The history of neuroscience in general, and myelination in particular, is replete with comparisons between brains and computers.
For example, the first suggested function of myelin in the 1850s as an insulator of electricity was made by analogy to electric wires, which had just recently been developed.
In today’s high performance computers (“supercomputers”), one of the big bottlenecks in computer processing speed is communication between processors and memory units.
For example, one measure of computer communication speed is traversed edges per second (TEPS). This quantifies the speed with which data can be transferred between nodes of a computer graph.
A standard measure of TEPS is Graph500, which quantifies computer performance in a breadth-first search task on a large graph, and can require up to 1.1 PB of RAM. As of June 2016, these are the known supercomputers with the most TEPS:
I’m pointing all of this out to give some concrete context about TEPS. Here’s the link to neuroscience: as AI Impacts discussed a couple of years ago, it seems that TEPS is a good way to quantify how fast brains can operate.

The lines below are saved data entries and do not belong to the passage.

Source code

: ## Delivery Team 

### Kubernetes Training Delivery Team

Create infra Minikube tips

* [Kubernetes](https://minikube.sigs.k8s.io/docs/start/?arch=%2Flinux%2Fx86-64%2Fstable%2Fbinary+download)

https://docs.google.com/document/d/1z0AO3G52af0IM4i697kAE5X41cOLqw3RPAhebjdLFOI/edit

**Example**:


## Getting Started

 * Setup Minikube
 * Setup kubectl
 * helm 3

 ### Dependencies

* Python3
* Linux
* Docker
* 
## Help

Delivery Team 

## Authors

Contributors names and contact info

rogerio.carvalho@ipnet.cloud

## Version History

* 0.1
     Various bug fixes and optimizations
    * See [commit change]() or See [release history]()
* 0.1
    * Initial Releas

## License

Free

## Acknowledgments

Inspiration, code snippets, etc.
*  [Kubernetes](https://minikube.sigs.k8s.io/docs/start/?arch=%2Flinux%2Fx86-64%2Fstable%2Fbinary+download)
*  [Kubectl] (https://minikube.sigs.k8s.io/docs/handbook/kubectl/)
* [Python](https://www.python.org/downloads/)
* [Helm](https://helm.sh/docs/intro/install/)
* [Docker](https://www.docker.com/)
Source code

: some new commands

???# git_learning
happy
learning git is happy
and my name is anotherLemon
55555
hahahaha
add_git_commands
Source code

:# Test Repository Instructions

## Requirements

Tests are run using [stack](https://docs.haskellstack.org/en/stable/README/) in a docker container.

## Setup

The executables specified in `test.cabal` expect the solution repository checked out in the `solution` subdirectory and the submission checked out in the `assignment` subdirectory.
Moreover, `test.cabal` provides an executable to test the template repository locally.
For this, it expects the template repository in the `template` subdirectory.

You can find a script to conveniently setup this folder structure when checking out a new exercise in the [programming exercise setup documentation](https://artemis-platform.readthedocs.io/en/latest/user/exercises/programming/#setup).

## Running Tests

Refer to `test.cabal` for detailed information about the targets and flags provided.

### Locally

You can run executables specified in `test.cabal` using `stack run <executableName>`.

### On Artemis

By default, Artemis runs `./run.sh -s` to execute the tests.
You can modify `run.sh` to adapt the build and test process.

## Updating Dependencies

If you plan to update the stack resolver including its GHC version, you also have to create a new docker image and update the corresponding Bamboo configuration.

The best evidence for this is the growing body of data that memory and cognition require recurrent communication loops both within and between brain regions. For example, stereotyped electrical patterns with functional correlates can be seen in hippocampal-cortical and cortical-hippocampal-cortical circuits.

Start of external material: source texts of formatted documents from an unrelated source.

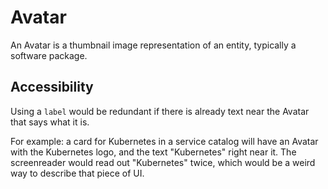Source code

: # Avatar

An Avatar is a thumbnail image representation of an entity, typically a software package.

## Accessibility

Using a `label` would be redundant if there is already text near the Avatar that says what it is.

For example: a card for Kubernetes in a service catalog will have an Avatar with the Kubernetes logo, and the text "Kubernetes" right near it. The screenreader would read out "Kubernetes" twice, which would be a weird way to describe that piece of UI.
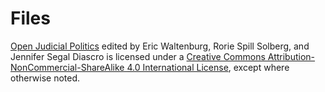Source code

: # Files

[Open Judicial Politics](https://open.oregonstate.education/open-judicial-politics) 
edited by Eric Waltenburg, Rorie Spill Solberg, and Jennifer Segal Diascro is licensed under a [Creative Commons Attribution-NonCommercial-ShareAlike 4.0 International License](https://creativecommons.org/licenses/by-nc-sa/4.0/), except where otherwise noted.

Here’s my point: we know that myelin is critical for regulating the speed at which between-brain region communication occurs. So, what we have learned about the importance of communication between processors in computers suggests that the degree of myelination is probably more important to human cognition than is commonly recognized. This in turn suggests:
- An explanation for why human cognition appears to be better in some ways than primates: human myelination patterns are much more delayed, allowing for more plasticity in development. Personally, I expect that this explain more human-primate differences in cognition than differences in neurons (granted I’m not an expert in this field!).
- Part of an explanation for why de- and dys-myelinating deficits, even when they are small, can affect cognition in profound ways.